Hope you feel better soon
So the next part of my journey is set to begin. I was so excited to share my progress with @TravelEcho . But now, that will not happen. I am determined to push forward because it is what she would want. Without her input, it just won’t be the same.
I miss you Travel Echo. The colors are not quite as vibrant without you.
Here is my new canvas. I will try to make you proud.
I have long embraced the philosophical approach known as Wabi Sabi even before I knew it was even a thing.
Basically this Japanese term means something along the lines of ‘appreciation of that which is unfinished, broken, worn down or naturally rustic’. (It is much more than just that so it’s something to read up on if interested).
Anyway, I love old, somewhat shabby things.
Think weathered paint, rust stains & kludge repairs.

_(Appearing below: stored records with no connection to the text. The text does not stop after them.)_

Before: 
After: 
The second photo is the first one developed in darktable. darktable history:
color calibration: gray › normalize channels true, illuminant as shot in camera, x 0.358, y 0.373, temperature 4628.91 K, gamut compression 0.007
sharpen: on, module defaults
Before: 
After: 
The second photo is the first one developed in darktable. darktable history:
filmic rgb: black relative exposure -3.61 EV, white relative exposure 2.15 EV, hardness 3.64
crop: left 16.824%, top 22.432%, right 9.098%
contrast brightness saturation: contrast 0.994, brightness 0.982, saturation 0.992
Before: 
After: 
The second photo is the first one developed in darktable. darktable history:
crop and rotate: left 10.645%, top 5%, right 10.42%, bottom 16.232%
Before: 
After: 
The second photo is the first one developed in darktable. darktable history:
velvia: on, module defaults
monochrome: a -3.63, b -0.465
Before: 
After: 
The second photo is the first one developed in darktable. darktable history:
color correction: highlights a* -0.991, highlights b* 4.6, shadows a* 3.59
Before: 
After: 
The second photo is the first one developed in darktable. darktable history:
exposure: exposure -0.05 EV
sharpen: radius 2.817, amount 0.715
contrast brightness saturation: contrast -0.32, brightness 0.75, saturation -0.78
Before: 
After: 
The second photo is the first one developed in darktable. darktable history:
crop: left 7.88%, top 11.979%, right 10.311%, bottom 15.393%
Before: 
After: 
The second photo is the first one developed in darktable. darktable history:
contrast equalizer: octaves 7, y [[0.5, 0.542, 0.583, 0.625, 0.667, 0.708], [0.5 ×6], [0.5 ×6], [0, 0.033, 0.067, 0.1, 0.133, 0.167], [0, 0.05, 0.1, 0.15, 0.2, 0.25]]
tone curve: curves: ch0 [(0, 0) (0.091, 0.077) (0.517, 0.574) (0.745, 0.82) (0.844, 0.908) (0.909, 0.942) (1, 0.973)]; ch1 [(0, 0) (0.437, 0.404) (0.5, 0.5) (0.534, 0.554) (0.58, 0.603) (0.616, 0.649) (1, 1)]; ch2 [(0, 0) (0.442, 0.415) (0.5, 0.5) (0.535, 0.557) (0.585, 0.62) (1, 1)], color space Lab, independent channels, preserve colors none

Things that show the passage of time & the impermanence of all things. There are some great montage videos on YouTube with some lovely examples.
Anyway…
While travelling & recreationally hunting for fossils & other naturally occurring intrigues, I came across some long forgotten wreckage that really encompasses, age, rust & impermanence.
It seems fitting that I had made a special return trip with my camera with intention of sharing my find here before I knew our dear @TravelEcho had passed.
Everything we know, was once dust among the stars & so it will one day return.
Out on a dry & salty mudflat, in an area where the coastline is receding, I found the fragments of a long discarded vehicle.
With the protection of the salty water gone, the bones of this ancient machine have been oxidising away to the point that nothing remains but rectangular lumps of rust scattered in the dry crust of mud & algea.
Slightly away, among the hardy succulent groundcovers was the remains of the differential. (The big chunky gears that drove the wheel shafts).
Much like a delicate fossil, it would have crumbled if I’d tried to move it, yet I could make out the structure & the destinctive teeth of the gearing.
This is the only part that still can be identified & soon this too will be gone.
I love this kind of stuff too. But I would have been left wondering what I was looking at.
The plants growing around it are quite interesting as well. For me, the appeal is the decomposing man-made against the thriving natural growth. Nature always wins.
She would have been so excited for this. I would love to see anything you might want to share from this new stage of your creative journey.
Well if it’s anything like the Armillaria ostoyae specimen in Oregon, that could be just a small part of a much bigger organism
Confetti Tree has been planted near my gold pheasants under the arching branches of a gold wall sculpture from the 70’s.